[WHAT THE EXERCISE ASKS]
An exact transcription of the entries is required, with no images included.

┌─ DATA IN THIS EXERCISE

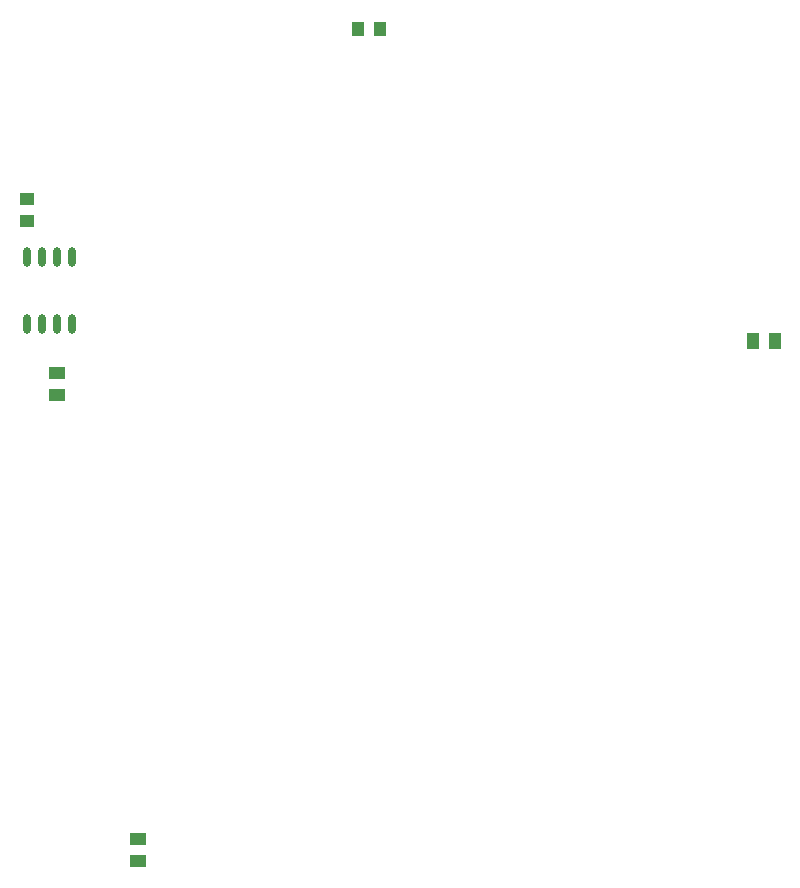
<source format=gtp>
G04*
G04 #@! TF.GenerationSoftware,Altium Limited,Altium Designer,19.1.8 (144)*
G04*
G04 Layer_Color=8421504*
%FSLAX25Y25*%
%MOIN*%
G70*
G01*
G75*
%ADD14R,0.05118X0.04134*%
%ADD15O,0.02559X0.06496*%
%ADD16R,0.05512X0.04134*%
%ADD17R,0.04134X0.05118*%
%ADD18R,0.04134X0.05512*%
D14*
X47016Y261124D02*
D03*
Y253841D02*
D03*
D15*
X62016Y241657D02*
D03*
X57016D02*
D03*
X52016D02*
D03*
X47016D02*
D03*
X62016Y219413D02*
D03*
X57016D02*
D03*
X52016D02*
D03*
X47016D02*
D03*
D16*
X57016Y195858D02*
D03*
Y203142D02*
D03*
X84118Y47839D02*
D03*
Y40555D02*
D03*
D17*
X157558Y317841D02*
D03*
X164842D02*
D03*
D18*
X289138Y213784D02*
D03*
X296421D02*
D03*
M02*

</source>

└─

[RESULT OF THIS TASK]
<source format=gtp>
G04*
G04 #@! TF.GenerationSoftware,Altium Limited,Altium Designer,19.1.8 (144)*
G04*
G04 Layer_Color=8421504*
%FSLAX25Y25*%
%MOIN*%
G70*
G01*
G75*
%ADD14R,0.05118X0.04134*%
%ADD15O,0.02559X0.06496*%
%ADD16R,0.05512X0.04134*%
%ADD17R,0.04134X0.05118*%
%ADD18R,0.04134X0.05512*%
D14*
X47016Y261124D02*
D03*
Y253841D02*
D03*
D15*
X62016Y241657D02*
D03*
X57016D02*
D03*
X52016D02*
D03*
X47016D02*
D03*
X62016Y219413D02*
D03*
X57016D02*
D03*
X52016D02*
D03*
X47016D02*
D03*
D16*
X57016Y195858D02*
D03*
Y203142D02*
D03*
X84118Y47839D02*
D03*
Y40555D02*
D03*
D17*
X157558Y317841D02*
D03*
X164842D02*
D03*
D18*
X289138Y213784D02*
D03*
X296421D02*
D03*
M02*

</source>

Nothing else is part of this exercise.